考えてみれば、押し入れやトランクルームに封印されていた15年間も、ずっと相棒の側にいてくれたのは先代でした。
再起動した後の私の練習通いにも、毎週付き合ってくれたよね。
そのことに、今さら気づきます。
ただ、結局私は先代とお別れをすることにしました。
今までありがとう、先代ソフトケース。
お陰で私は、15年の封印期間を経てもなお、相棒とともに音楽を楽しめています。
先代が寂しそうにカウンターの横に立てかけて置かれている様子をなるべく見ないように、そそくさとお金を支払い、店を後にしました。
帰り道、二代目を早速背負ってみると、やはり両肩がけの方がはるかに楽です。
しかも先代よりもストラップがしっかりしていて、肩や腰への負担感も減ったようです。
また、ケース自体の色が青色で先代を彷彿とさせる点も私的には気に入りました。
うん、よい買い物だった!
自分を納得させるように心の中でつぶやきます。
そこへ、
そうだ、せめて写真でも一緒に撮っておけばよかっただろうか。
いまさら後悔する気持ちがふと頭をもたげましたが、壊れたソフトケースと記念写真を撮る自分の滑稽な姿を頭に思い浮かべ、ないない、それはないと思い直す。

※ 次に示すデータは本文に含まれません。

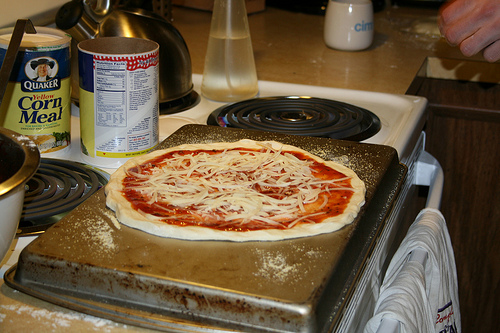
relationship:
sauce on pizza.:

まずは、この二代目を相棒と同じく大事に取り扱って、なるべく長く使うようにしよう。
そう心に決めて、夕方の人混みをよけつつ、家路へと急ぎました。
ほっとしたせいもあってか、正直心身ともにどっと疲れていましたが、背中の二代目の柔らかさが、自分には何よりの癒しに感じられました。
自然と足取りも軽くなったように思いました。